Kimya Dawson: A Songwriter Tackles Motherhood Head-On

Nov 3, 2011
Originally published on November 3, 2011 7:13 pm

Kimya Dawson is considered an indie-rock icon by many. She has won acclaim for her work as half of the duo The Moldy Peaches, as well as for her solo work, which was featured on the soundtrack for the 2007 movie Juno. Since becoming a mother five years ago, Dawson has released albums for children and adults. Her new album, Thunder Thighs, features material intended for both audiences.

As the songs on Thunder Thighs make clear, Dawson has been many things — troubled teen, troubadour, activist — but it is a new role, mom, that now shapes her work. She isn't shy about broaching serious topics, and divulges things most singers obscure in analogies — singing about dead friends, the troubled state of the world, and her recovery from drug addiction.

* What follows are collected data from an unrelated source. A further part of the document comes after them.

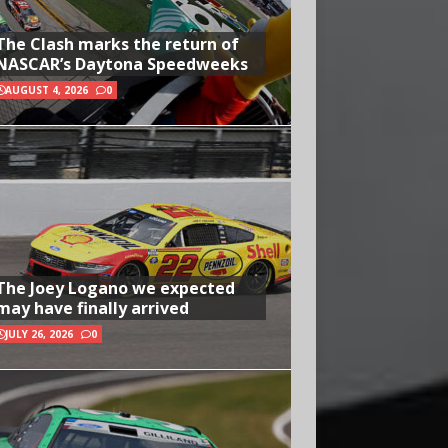
The Clash marks the return of
NASCAR’s Daytona Speedweeks
AUGUST 4, 2026
0
The Joey Logano we expected
may have finally arrived
JULY 26, 2026
0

She slots these serious songs next to sing-alongs about "a bear at the fair," where she is backed by her daughter and a chorus of preschool pals.

As Thunder Thighs progresses, it becomes clear that it is really two records trapped in one body and tangled together, one inspired by the delight of being a mama and seeing the world with parental eyes, and the other reflecting on Dawson's life pre-motherhood. Thunder Thighs is as much about raising her daughter as about Dawson herself growing up.

It's hard to imagine either her kid or adult audiences having very much patience for the others' songs, but Dawson's playfulness and positivity keep the record from being too heavy or too goofy — though Dawson would clearly be fine with the latter. It's this earnestness that makes Thunder Thighs such a refreshing listen. With Dawson, there's no cool posing; she is the anti-rock star, with her heart on her sleeve and her daughter on her hip.

Copyright 2018 NPR. To see more, visit http://www.npr.org/.

GUY RAZ, HOST:

Kimya Dawson is considered an Indie Rock icon. She's one-half of the duo, Moldy Peaches and won acclaim for her work on the soundtrack to the film, "Juno."

Since becoming a mother five years ago, Dawson has released albums for children and adults. Her new album, "Thunder Thighs," seems aimed at both. Jessica Hopper has our review.

JESSICA HOPPER, BYLINE: As the songs on "Thunder Thighs" make clear, Kimya Dawson has been many things - a troubled teen, a troubadour, an activist, but it's her newer role as a mom that now shapes her work. With this album, Dawson chronicles becoming a mother, starting from the anxious pregnancy test. She isn't shy about broaching such serious topics. She divulges things most singers obscure behind analogies. She also sings of dead friends, the troubled state of the world and her recovery from drug addiction.

(SOUNDBITE OF SONG, "WALK LIKE THUNDER")

HOPPER: Dawson slots these grown-up songs next to sing-alongs about things like a magic bike and bears at the fair. Here, she's backed by her daughter and, of course, her preschooler pals.

(SOUNDBITE OF SONG, "MARE AND THE BEAR")

HOPPER: As "Thunder Thighs" progresses, it becomes clear that it's actually two records tangled together. One is inspired by the delight of being a mom and seeing the world with parental eyes and the other reflecting on Dawson's life, P.M., pre-motherhood. "Thunder Thighs" is as much about raising her daughter as Dawson herself growing up.

(SOUNDBITE OF SONG, "ALL I COULD DO")

HOPPER: It's hard to imagine her kid or adult audiences having very much patience for each other's songs, but it's Dawson's playfulness and positivity that keeps the record from being too heavy or too goofy, though Dawson would clearly be fine with the latter. It's this sort of earnestness that makes "Thunder Thighs" such a refreshing listen. With Dawson, there's no cool posing. She's the anti-rock star with her heart on her sleeve and her daughter on her hip.

(SOUNDBITE OF SONG, "DRIVING DRIVING DRIVING)

RAZ: The new album from Kimya Dawson is called "Thunder Thighs." Our reviewer is Jessica Hopper.